* [Data]
##########
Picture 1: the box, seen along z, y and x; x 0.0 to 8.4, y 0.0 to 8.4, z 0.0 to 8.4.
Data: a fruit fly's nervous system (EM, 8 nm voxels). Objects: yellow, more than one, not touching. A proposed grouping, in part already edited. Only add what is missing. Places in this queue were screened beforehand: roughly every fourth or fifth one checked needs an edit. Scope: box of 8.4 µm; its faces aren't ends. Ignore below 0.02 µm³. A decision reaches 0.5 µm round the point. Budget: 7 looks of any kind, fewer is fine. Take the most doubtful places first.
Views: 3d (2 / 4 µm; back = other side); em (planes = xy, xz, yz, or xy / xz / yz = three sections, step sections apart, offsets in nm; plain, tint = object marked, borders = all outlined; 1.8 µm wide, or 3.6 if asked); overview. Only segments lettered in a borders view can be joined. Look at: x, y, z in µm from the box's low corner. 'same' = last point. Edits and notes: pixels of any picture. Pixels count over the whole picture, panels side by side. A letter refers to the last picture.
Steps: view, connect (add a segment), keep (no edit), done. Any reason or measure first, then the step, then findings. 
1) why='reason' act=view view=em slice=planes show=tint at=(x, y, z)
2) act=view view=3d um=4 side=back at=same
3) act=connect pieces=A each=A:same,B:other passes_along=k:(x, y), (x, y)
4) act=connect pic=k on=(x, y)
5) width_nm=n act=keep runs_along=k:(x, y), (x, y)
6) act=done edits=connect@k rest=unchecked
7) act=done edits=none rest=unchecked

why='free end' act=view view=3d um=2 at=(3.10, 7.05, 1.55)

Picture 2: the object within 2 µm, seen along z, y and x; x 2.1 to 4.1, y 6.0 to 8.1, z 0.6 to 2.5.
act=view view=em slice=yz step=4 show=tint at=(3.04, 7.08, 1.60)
##########
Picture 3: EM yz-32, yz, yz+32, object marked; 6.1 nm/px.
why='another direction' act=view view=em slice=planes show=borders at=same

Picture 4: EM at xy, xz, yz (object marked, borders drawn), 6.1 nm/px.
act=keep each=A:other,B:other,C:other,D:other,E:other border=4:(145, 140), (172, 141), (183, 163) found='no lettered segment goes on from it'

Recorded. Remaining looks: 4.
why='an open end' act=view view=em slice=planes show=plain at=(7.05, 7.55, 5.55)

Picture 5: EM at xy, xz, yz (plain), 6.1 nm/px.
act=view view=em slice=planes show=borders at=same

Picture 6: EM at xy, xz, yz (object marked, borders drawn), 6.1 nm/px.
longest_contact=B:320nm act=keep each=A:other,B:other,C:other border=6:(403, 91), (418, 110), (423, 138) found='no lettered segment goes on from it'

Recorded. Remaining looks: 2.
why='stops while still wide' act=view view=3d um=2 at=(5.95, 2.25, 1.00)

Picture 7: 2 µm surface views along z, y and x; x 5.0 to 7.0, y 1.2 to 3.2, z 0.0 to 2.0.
##########
* [Task statement] Above are some lines. Repeat exactly, and only, those from the line that has "Picture 1: the" through the line that has "2) act=view view=3d um=4 side=back at=same".

* [Exercise response]
Picture 1: the box, seen along z, y and x; x 0.0 to 8.4, y 0.0 to 8.4, z 0.0 to 8.4.
Data: a fruit fly's nervous system (EM, 8 nm voxels). Objects: yellow, more than one, not touching. A proposed grouping, in part already edited. Only add what is missing. Places in this queue were screened beforehand: roughly every fourth or fifth one checked needs an edit. Scope: box of 8.4 µm; its faces aren't ends. Ignore below 0.02 µm³. A decision reaches 0.5 µm round the point. Budget: 7 looks of any kind, fewer is fine. Take the most doubtful places first.
Views: 3d (2 / 4 µm; back = other side); em (planes = xy, xz, yz, or xy / xz / yz = three sections, step sections apart, offsets in nm; plain, tint = object marked, borders = all outlined; 1.8 µm wide, or 3.6 if asked); overview. Only segments lettered in a borders view can be joined. Look at: x, y, z in µm from the box's low corner. 'same' = last point. Edits and notes: pixels of any picture. Pixels count over the whole picture, panels side by side. A letter refers to the last picture.
Steps: view, connect (add a segment), keep (no edit), done. Any reason or measure first, then the step, then findings. 
1) why='reason' act=view view=em slice=planes show=tint at=(x, y, z)
2) act=view view=3d um=4 side=back at=same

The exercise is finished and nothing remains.